> **Parts of the exercise**
1. In the piece on uses of history in the COIN debate, what is the title of Dave Dilegge's post that rebuts Peters?
2. Resume the piece on uses of history in the COIN debate, picking up right after its final sentence.

> **Given text**

Uses of History in the Debate Over COIN
Mao ZeDong is an odd historical choice for Peters to expound upon here, on several levels. First, while Mao is oft-cited in the annals of military history and counterinsurgency theory, the United States military is not in a position in Iraq that is analogous to Mao’s guerillas. Or Mao’s totalitarian dictatorship either. Secondly, Mao never fought the kind of thoroughly decimatory campaigns in the Chinese civil war that Peters clearly envisions – at least not against a formidible military opponent; whenever possible, Mao tried to politically co-opt the toughest warlords allied with the Kuomintang into the CCP. When giving battle, Mao’s forces usually suffered a beating at the hands of first-rate Nationallist armies. If anything, Mao’s military leadership was probably a greater menace to his own Red Army troops than to their Nationalist and Japanese enemies. Thirdly, by contrast, Chiang Kai-shek and the Imperial Japanese Army both undertook truly exterminatory campaigns in China, the former with the help of German advisers, against the Communists; and the latter with their “Loot All, Kill All, Burn All” scorched earth strategy. Unlike Mao, neither the Generalissimo nor the Japanese achieved any lasting success despite employing the most brutal tactics this side of Hitler’s Einsatzgruppen.
Dave Dilegge, Editor-in-Chief of the excellent Small Wars Journal, responded to Peters, refuting his assertions point by point in his post “Peace, Love, COIN?” at the SWJ Blog. Most of Dave’s rebuttal is beyond the scope of this post but he too takes Peters to task on the Mao citation:
“But I surmise that some of Peters’ annoyance comes from the fact that non-military professionals, in concert with their military counterparts, had a hand in the production of FM 3-24 as he takes exception to the doctrine’s use of the General Chang Ting-chen 20 / 80 percent quotation.
‘To wit, the most over-cited bit of nonsense from the manual is the claim that counterinsurgency warfare is only 20 percent military and 80 percent political.Anyone looking objectively at the situation in Iraq could hardly claim that it’s only 20 percent military and 80 percent diplomatic. Even the State Department doesn’t really believe that one – or they would’ve kept a tighter leash on their private security contractors.Wishful thinking doesn’t defeat insurgencies. Without the will to establish and maintain security for the population, nothing else works.’
Peters misses the mark here by misrepresenting FM 3-24’s intent of presenting the 20 / 80 “rule of thumb” as a metaphoric means of conveying that political factors are primary during COIN.

[Dataset excerpts]
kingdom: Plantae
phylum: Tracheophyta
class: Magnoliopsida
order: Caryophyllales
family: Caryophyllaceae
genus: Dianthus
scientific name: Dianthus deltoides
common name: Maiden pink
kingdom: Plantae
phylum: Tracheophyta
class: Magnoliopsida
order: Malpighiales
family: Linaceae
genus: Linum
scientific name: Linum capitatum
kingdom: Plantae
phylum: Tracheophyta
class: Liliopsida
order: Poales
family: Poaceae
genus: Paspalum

> **Responses by item number**
1. "Peace, Love, COIN?"

2.
‘General Chang Ting-chen of Mao Zedong’s central committee once stated that revolutionary war was 80 percent political action and only 20 percent military. Such an assertion is arguable and certainly depends on the insurgency’s stage of development; it does, however, capture the fact that political factors have primacy in COIN. At the beginning of a COIN operation, military actions may appear predominant as security forces conduct operations to secure the populace and kill or capture insurgents; however, political objectives must guide the military’s approach. Commanders must, for example, consider how operations contribute to strengthening the HN government’s legitimacy and achieving U.S. political goals.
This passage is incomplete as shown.